Un altro attacco teso a dimostrare che non c’è differenza tra sindacalisti e politici si basa sull’affermazione che anche tra i sindacalisti ci sono gli stipendi d’oro. Ora, che nelle grandi organizzazioni di massa ci possano essere casi, situazioni che sfuggono alle regole è sempre possibile ed è bene che il sindacato prosegua nell’opera di rafforzamento delle regole e dei controlli interni per evitare situazioni del genere. Affermare però che i sindacati sono come i partiti è una vera eresia.
Anzitutto, i sindacati utilizzano soldi privati, sono i contributi volontari dei lavoratori e pensionati a finanziarli, mentre la politica è finanziata da denari pubblici. Se un iscritto al sindacato non condivide più la linea sindacale o la gestione delle risorse ha tanti modi per intervenire e pretendere correzioni, fino a disdettare la delega e cessare così di finanziarlo. Nessun cittadino, invece, per quanto deluso, può dare disdetta alla politica, perché se non paga le tasse lo ‘spellano vivo’. Mi pare ci sia proprio una grande differenza.

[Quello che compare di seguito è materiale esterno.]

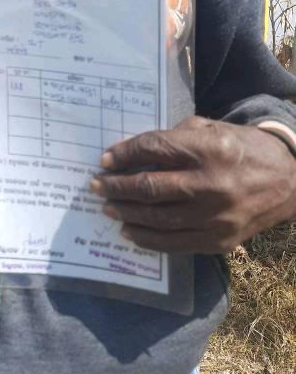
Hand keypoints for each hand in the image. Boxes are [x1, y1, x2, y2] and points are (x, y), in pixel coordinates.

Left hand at [91, 116, 295, 252]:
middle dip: (117, 186)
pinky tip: (130, 230)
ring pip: (158, 219)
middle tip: (97, 185)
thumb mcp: (213, 129)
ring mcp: (216, 217)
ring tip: (108, 207)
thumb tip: (132, 151)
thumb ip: (175, 137)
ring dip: (126, 213)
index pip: (155, 150)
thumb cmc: (243, 149)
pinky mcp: (219, 241)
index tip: (105, 159)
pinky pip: (174, 243)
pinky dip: (147, 238)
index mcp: (210, 149)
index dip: (125, 154)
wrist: (288, 183)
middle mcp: (212, 184)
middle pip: (150, 187)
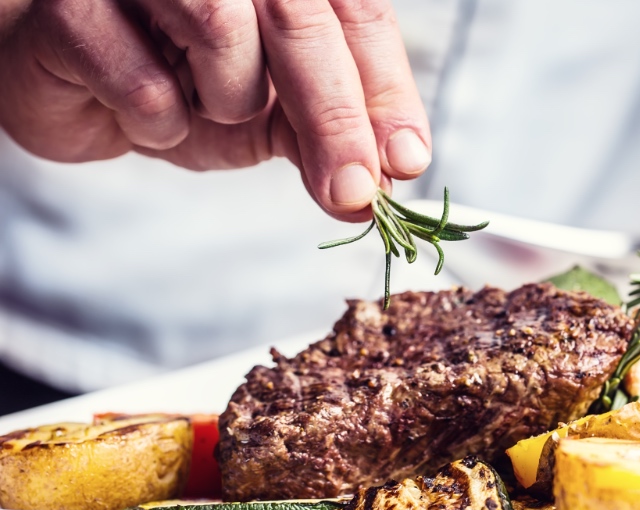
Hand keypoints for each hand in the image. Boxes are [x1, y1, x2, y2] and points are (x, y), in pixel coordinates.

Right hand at [0, 0, 429, 219]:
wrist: (66, 81)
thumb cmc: (180, 84)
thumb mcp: (270, 114)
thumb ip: (328, 136)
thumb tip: (385, 183)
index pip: (357, 13)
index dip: (388, 90)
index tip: (407, 162)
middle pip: (303, 18)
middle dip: (336, 119)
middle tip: (354, 193)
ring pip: (221, 27)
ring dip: (228, 99)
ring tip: (203, 107)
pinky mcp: (70, 3)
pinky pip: (141, 79)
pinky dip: (156, 120)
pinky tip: (141, 112)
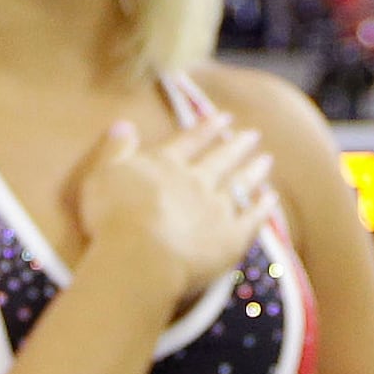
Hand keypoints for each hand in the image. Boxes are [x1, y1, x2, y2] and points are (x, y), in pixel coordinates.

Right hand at [69, 113, 275, 309]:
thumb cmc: (112, 217)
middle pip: (220, 159)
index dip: (207, 128)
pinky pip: (252, 220)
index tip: (224, 117)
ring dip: (254, 171)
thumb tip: (124, 124)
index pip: (190, 140)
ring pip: (240, 185)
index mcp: (166, 165)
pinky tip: (270, 200)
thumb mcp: (103, 174)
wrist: (141, 256)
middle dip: (236, 145)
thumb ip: (116, 149)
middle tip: (252, 135)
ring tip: (265, 160)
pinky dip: (262, 209)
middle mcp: (196, 182)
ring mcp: (217, 209)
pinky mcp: (231, 239)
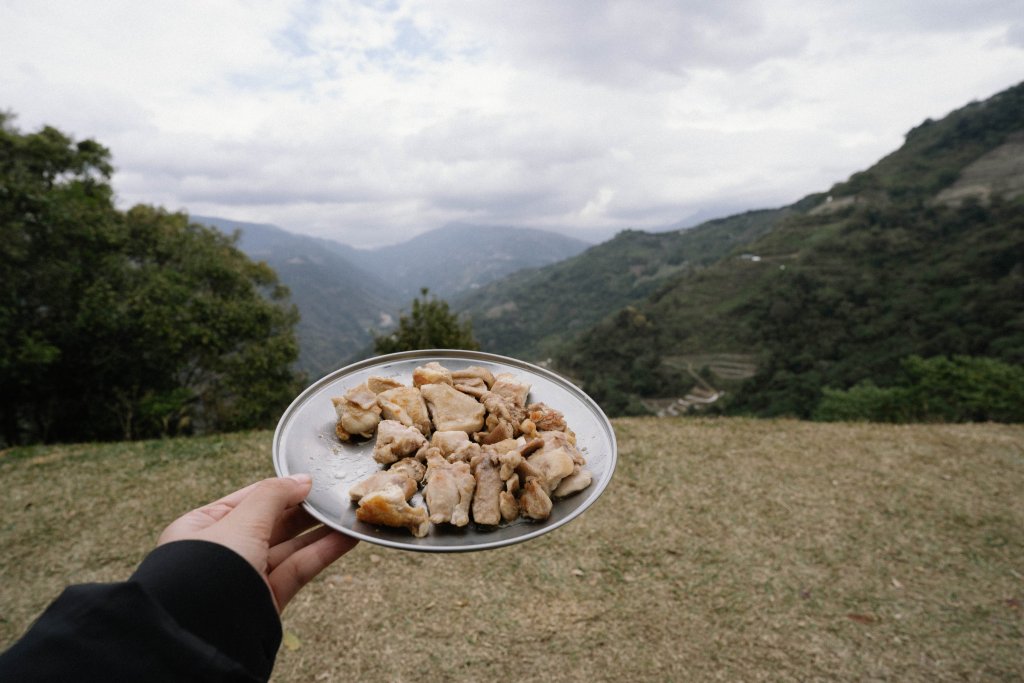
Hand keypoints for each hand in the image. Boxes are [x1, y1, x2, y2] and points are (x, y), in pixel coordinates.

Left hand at [158, 475, 356, 611]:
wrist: (204, 632)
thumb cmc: (209, 569)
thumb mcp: (242, 521)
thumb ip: (274, 496)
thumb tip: (302, 480)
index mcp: (202, 528)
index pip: (247, 500)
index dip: (280, 489)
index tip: (311, 481)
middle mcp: (223, 551)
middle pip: (271, 523)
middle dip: (303, 510)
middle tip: (332, 496)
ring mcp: (245, 576)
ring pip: (289, 547)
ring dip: (320, 531)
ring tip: (347, 516)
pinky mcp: (265, 598)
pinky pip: (298, 569)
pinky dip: (322, 553)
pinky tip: (346, 539)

Se poi si volesse spingere il confronto sul piano etico, basterebbe verificare quanti indagati, condannati, prescritti ci sono tra i componenti dei direttivi sindacali e quanti ce ne sono tra i componenti dei due rami del Parlamento. Con l’aggravante che i deputati e i senatori condannati, inquisiti ecc., sono spesso determinanti quando si votano leggi come quella contro la corruzione.
I sindacati confederali non temono minacce e intimidazioni e continueranno a battersi per il lavoro, lo sviluppo, l’equità, la giustizia sociale, la difesa del potere d’acquisto dei lavoratori e dei pensionati, la tutela dei più deboli a partire delle persone non autosufficienti, per la libertà e la democrazia.